Regarding the events management, the documentation indicated that the maximum timeout was 120 minutes for an event , so i have decided to configure a custom event in order not to manage a situation where the execution interval would be greater than the maximum timeout.
(but you're absolutely right, it's indeed possible to manage the refresh of the event in the script, maybe I've been a little lazy.^^)
Hi @Aymeric B.
you just gave me a great idea on how to do the refresh better, will include that in my plugin.
For the different thresholds for different groups of certificates. This could be covered with different instances of the plugin. In case you know on which sites (synthetic monitors) you have which certificates, you could assign different tags in DT and then the different instances of the plugin would pick up those sites with separate thresholds.
Hello @Reinhard W.
In how to use the below sentence written.
"that is able to access the sites you want to monitor."

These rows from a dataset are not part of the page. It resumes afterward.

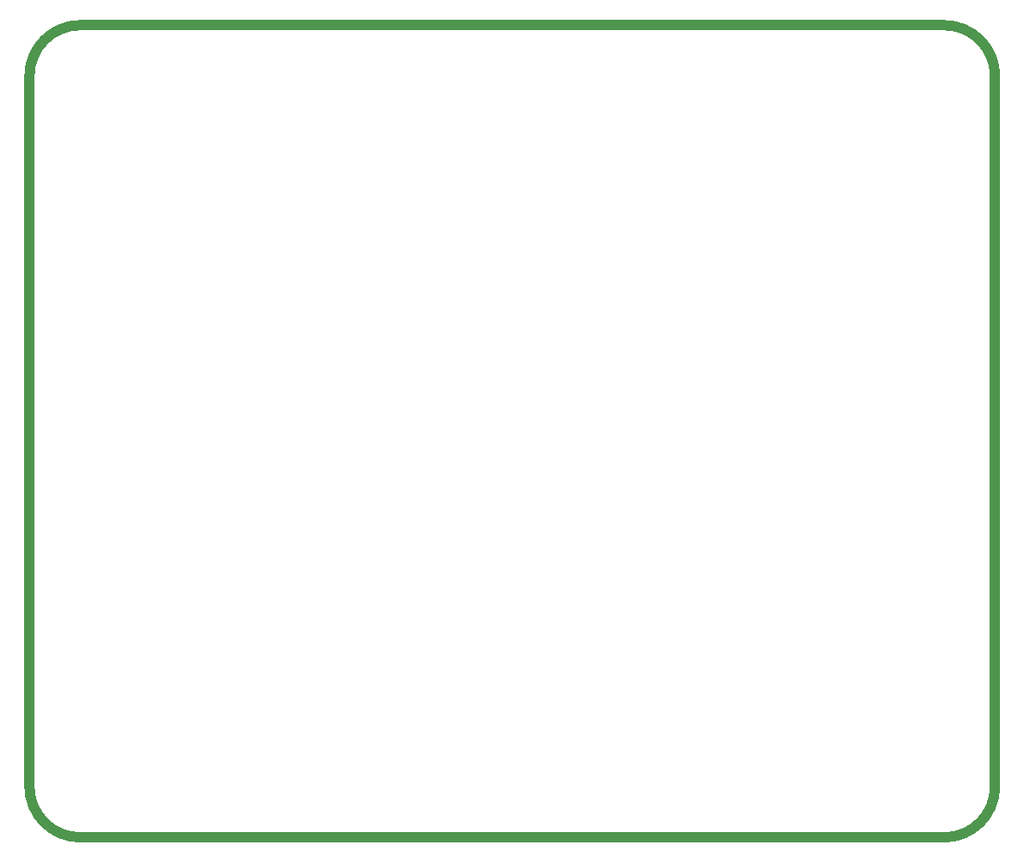
<source format=gm1>
G04*
G04 #@! TF.GenerationSoftware,Altium Limited,Altium Designer,20.2.8 (258)*
G04*
G04 Layer_Color=16711935*
%FSLAX44Y44*%
%MOMM*%
G71*
G04*
G04 #@! TF.SameCoordinates,3C6D5B40-6E81-4EE8-AB30-EF2341ADE942*
G04*
G04*
G04 #@! TF.FilePolarity,Positive*
G04*
G01*
G75*
%ADD113C,1.0000*%
D113*
X-0Y-350000D02*
G03*
X50000Y-400000I50000J-0D01*
G01*
X50000Y400000D02*
G03*
X0Y350000I-0J-50000D01*
G01*
X950000Y350000D02*
G03*
X900000Y400000I-50000J-0D01*
G01*
X900000Y-400000D02*
G03*
X950000Y-350000I0J50000D01*
G01*
X-0Y-350000D02*
X0Y350000D01*
X50000Y400000D02*
X900000D01*
X950000Y-350000D02*
Y350000D01*
X50000Y-400000D02*
X900000Y-400000D01*
M02*

</source>
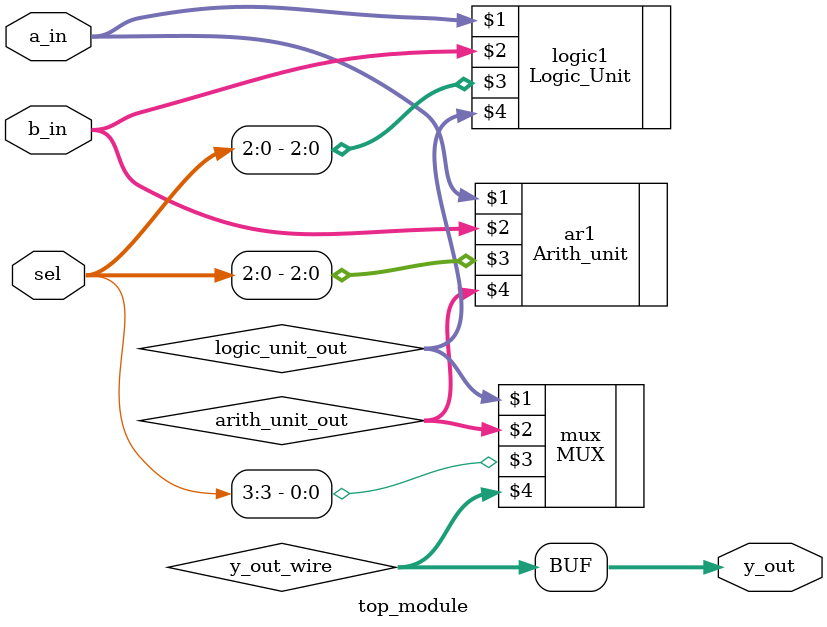
<source format=v>
module top_module (
    input [1:0] a_in,
    input [1:0] b_in,
    input [3:0] sel,
    output reg signed [2:0] y_out 
);

 wire [1:0] logic_unit_out;
 wire [2:0] arith_unit_out;
wire [2:0] y_out_wire;

Logic_Unit logic1(a_in,b_in,sel[2:0],logic_unit_out);
Arith_unit ar1(a_in,b_in,sel[2:0],arith_unit_out);
MUX mux(logic_unit_out,arith_unit_out,sel[3],y_out_wire);
always@(*)begin
y_out=y_out_wire;

end

endmodule

</source>
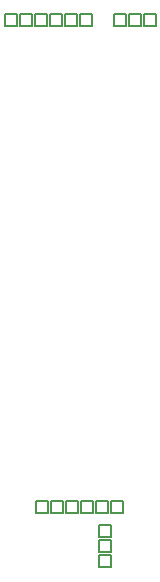
<source format=gbr>
%TF.GenerationSoftware,Altium Limited,Altium Designer,21.2.2 (38)*%
G04 Layer_Color=2752767*
%FSLAX45Y45*%
%MOMM*%
%TF.SameCoordinates,97337FA2-2587-4777-A85E-210607466B5F*%
%TF.FilePolarity,Positive*%
%TF.FileFunction,Drawing*%
%TF.Part,Single*%
G01*
G75*
%TA.AperFunction,NonConductor*%
%ADD21C,0.12700*%
D21*
X1476200Y4824200D02*
Y4925800D01*
X1577800D01*
Y4824200D01*
X1476200D01*
X1222200D02*
Y4925800D01*
X1323800D01*
Y4824200D01*
X1222200D01*
X1349200D02*
Y4925800D01*
X1450800D01*
Y4824200D01*
X1349200D01*
X424200D02*
Y4925800D01*
X525800D01*
Y4824200D01*
X424200D01*
X297200D02*
Y4925800D01*
X398800D01*
Y4824200D01*
X297200D01*
X678200D02*
Y4925800D01*
X779800D01*
Y4824200D01*
X678200D01*
X551200D02*
Y4925800D01*
X652800D01*
Y4824200D01*
X551200D01*
X932200D02*
Y4925800D01*
X1033800D01*
Y4824200D01*
X932200D01*
X805200D02*
Y4925800D01*
X906800D01*
Y4824200D01*
X805200D01*
X691200Y699200D02*
Y800800D01*
X792800D01*
Y699200D01*
X691200D01*
X564200D02*
Y800800D01*
X665800D01*
Y699200D01*
X564200D01*
X945200D02*
Y800800D01*
X1046800D01*
Y699200D01*
X945200D01*
X818200D02*
Y800800D01*
X919800D01*
Y699200D01*
X818200D01*
X1199200D02*
Y800800D01*
X1300800D01*
Y699200D01*
X1199200D01*
X1072200D02*
Y800800D01*
X1173800D01*
Y699200D01*
X1072200D01*
X1098200Y242200D02*
Y343800D01*
X1199800D01*
Y242200D01*
X1098200D01*
Y496200D02*
Y597800D01*
X1199800D01*
Y496200D01*
X1098200D01*
Y369200D02*
Y470800D01*
X1199800D01*
Y369200D01*
X1098200D01*
%TF.MD5,2bd919cb73295969b1be130f8fb9ac3f*%
M02*

</source>
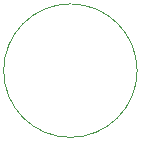
<source format=gbr>
G04 #@! TF.GenerationSoftware,KiCad,Pcbnew,6.0.2-378541a8eb~116~ubuntu20.04.1*
G04 #@! TF.CreationDate,2022-03-16T12:21:31+01:00*
G04 #@! TF.ProjectId,ICS-43434-PCB,4943532d-3433-4343-9334-2d5043422e6b,rev?*
G04 #@! TF.SameCoordinates,Original*
G04 #@! TF.FileFunction,Profile,NP*
%FSLAX46Y46*%
G04 Gerber Fmt 4.6, Leading zero omitted, Abs format (unit mm)*
G04 Created by KiCad (PCBNEW 6.0.2-378541a8eb~116~ubuntu20.04.1) date 2022-03-16 12:21:31*
%MOMM*%
%LPD*%
G01*
G04 APERTURE LIST*
G04 #@! TA.AperFunction,Profile*
%ADD10C,0.050000*%
G04 #@! TD*
G04 APERTURE END LIST*
D10*
X105650000Y-100000000D02*
G75*
G03*
X105650000Y-100000000I-5650000J0D01*
G01*
M02*

</source>
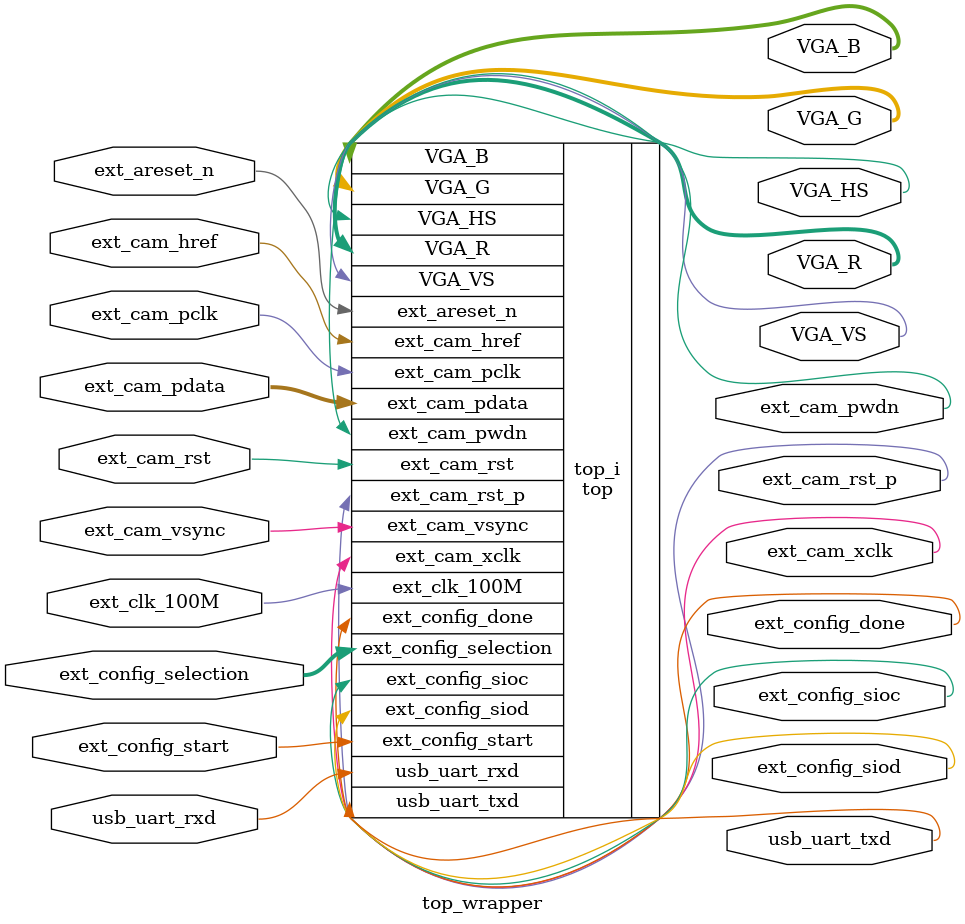
<source format=v>
`timescale 1 ps / 1 ps

module top_wrapper
   (VGA_B,
    VGA_G,
    VGA_HS,
    VGA_R,
    VGA_VS,
    ext_areset_n,
    ext_cam_href,
    ext_cam_pclk,
    ext_cam_pdata,
    ext_cam_pwdn,
    ext_cam_rst,
    ext_cam_rst_p,
    ext_cam_vsync,
    ext_cam_xclk,
    ext_clk_100M,
    ext_config_done,
    ext_config_selection,
    ext_config_sioc,
    ext_config_siod,
    ext_config_start,
    usb_uart_rxd,
    usb_uart_txd);
  output [3:0]VGA_B;
  output [3:0]VGA_G;
  output VGA_HS;
  output [3:0]VGA_R;
  output VGA_VS;
  input ext_areset_n;
  input ext_cam_href;
  input ext_cam_pclk;
  input [7:0]ext_cam_pdata;
  output ext_cam_pwdn;
  input ext_cam_rst;
  output ext_cam_rst_p;
  input ext_cam_vsync;
  output ext_cam_xclk;
  input ext_clk_100M;
  output ext_config_done;
  input [1:0]ext_config_selection;
  output ext_config_sioc;
  output ext_config_siod;
  input ext_config_start;
  input usb_uart_rxd;
  output usb_uart_txd;

  wire [3:0]VGA_B;
  wire [3:0]VGA_G;
  wire VGA_HS;
  wire [3:0]VGA_R;
  wire VGA_VS;
  wire ext_areset_n;
  wire ext_cam_href;
  wire ext_cam_pclk;
  wire [7:0]ext_cam_pdata;
  wire ext_cam_pwdn;
  wire ext_cam_rst;
  wire ext_cam_rst_p;
  wire ext_cam_vsync;
  wire ext_cam_xclk;
  wire ext_clk_100M;
  wire ext_config_done;
  wire [1:0]ext_config_selection;
  wire ext_config_sioc;
  wire ext_config_siod;
  wire ext_config_start;
  wire usb_uart_rxd;
  wire usb_uart_txd;

  top top_i
       (.VGA_B(VGA_B),
        .VGA_G(VGA_G),
        .VGA_HS(VGA_HS),
        .VGA_R(VGA_R),
        .VGA_VS(VGA_VS),
        .ext_areset_n(ext_areset_n),
        .ext_cam_href(ext_cam_href),
        .ext_cam_pclk(ext_cam_pclk),
        .ext_cam_pdata(ext_cam_pdata),
        .ext_cam_pwdn(ext_cam_pwdn),
        .ext_cam_rst(ext_cam_rst),
        .ext_cam_rst_p(ext_cam_rst_p),
        .ext_cam_vsync(ext_cam_vsync),
        .ext_cam_xclk(ext_cam_xclk),
        .ext_clk_100M(ext_clk_100M),
        .ext_config_done(ext_config_done),
        .ext_config_selection(ext_config_selection),
        .ext_config_sioc(ext_config_sioc),
        .ext_config_siod(ext_config_siod),
        .ext_config_start(ext_config_start),
        .usb_uart_rxd(usb_uart_rxd),
        .usb_uart_txd(usb_uart_txd));
endmodule

</source>
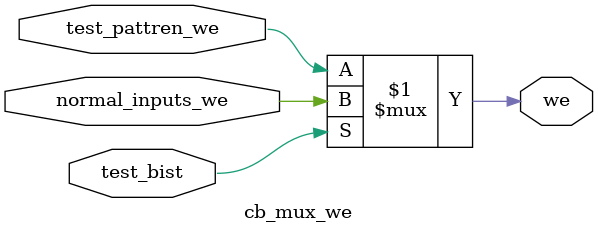
<source format=v>
module cb_mux_we(
    normal_inputs_we, 
    test_pattren_we, 
    test_bist, 
    
    we
);

input normal_inputs_we;
input test_pattren_we;
input test_bist;
output we;

wire we;

assign we = (test_bist)? normal_inputs_we:test_pattren_we;

endmodule

</source>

I am a bit confused about this, thus need your assistance to clear my concept before using the plugin. We have a few eChannel applications monitoring with the Synthetic Browser.
Do you mean the Environment AG should be able to reach that publically available DNS?
Thanks for the feedback (@Aymeric B.). I've added functionality to the plugin so that it now also checks previously created problems/events and if their state is still satisfied (outside of the normal long cert check interval). It will so so by fetching the event/problem and check if it is close to expiry (the max. 120 minutes). It this is the case it will check those hosts and make sure the problem is refreshed, or if the failure condition doesn't exist anymore close the problem.
Additionally I added proxy support for the plugin. This can be useful in cases where direct access to the sites to check isn't possible. The plugin will only use TLSv1.2 for security reasons.
@r_weber this looks good, it makes sense to leverage the Synthetic checks. However, there are cases where a client doesn't use Synthetic, and being able to add domains/FQDNs manually still makes sense. I guess for those, I'll continue to leverage @leon_vanzyl's plugin 😎
Question: does the plugin work for SaaS and Managed? I've set it up on a Managed instance, but I'm not sure what to add to the 'Dynatrace Tenant UUID to report to' field, the env. ID? Incl. or excl. the /e/? Or the entire env. URL, incl. the https://FQDN/e/?
Hi @andre_vdveen ,
you can always configure your synthetic monitors (but disable them) and the plugin would pick them up as well 🙂
As the plugin uses the remote execution engine it pushes the notification vie the AG API. This API is always https://localhost/e/<tenantid> regardless of managed or saas this API urls is the same. so you only need the tenant ID & API key.
Hi @r_weber thanks for the feedback, didn't realize it will still work even with the monitors disabled! 🙂
I've deployed the plugin as I normally would, but I couldn't get it working, no matter what I tried. Upon checking the logs, I noticed this:
Token is missing required scope. Use one of: ExternalSyntheticIntegration (Create and read synthetic monitors, locations, and nodes)
Turns out the token permissions on the documentation need some updating, as it only mentions:
After adding the missing token scope, it is working now - very cool, thank you! 😉
You said the Synthetic monitors can be disabled and the certificate checks should still work, correct?
Perhaps I'm doing something wrong, but if I have a Synthetic test set up but disable it, the certificate check never seems to execute/check that monitor, even though the threshold value (85 days till expiry, threshold set to 90 day) is valid?
If I enable the Synthetic monitor, let it run once, and then disable it, it seems to work OK (it raises a problem for the certificate's expiry date) but I can't confirm if it will close the problem once the certificate is updated while the monitor is disabled.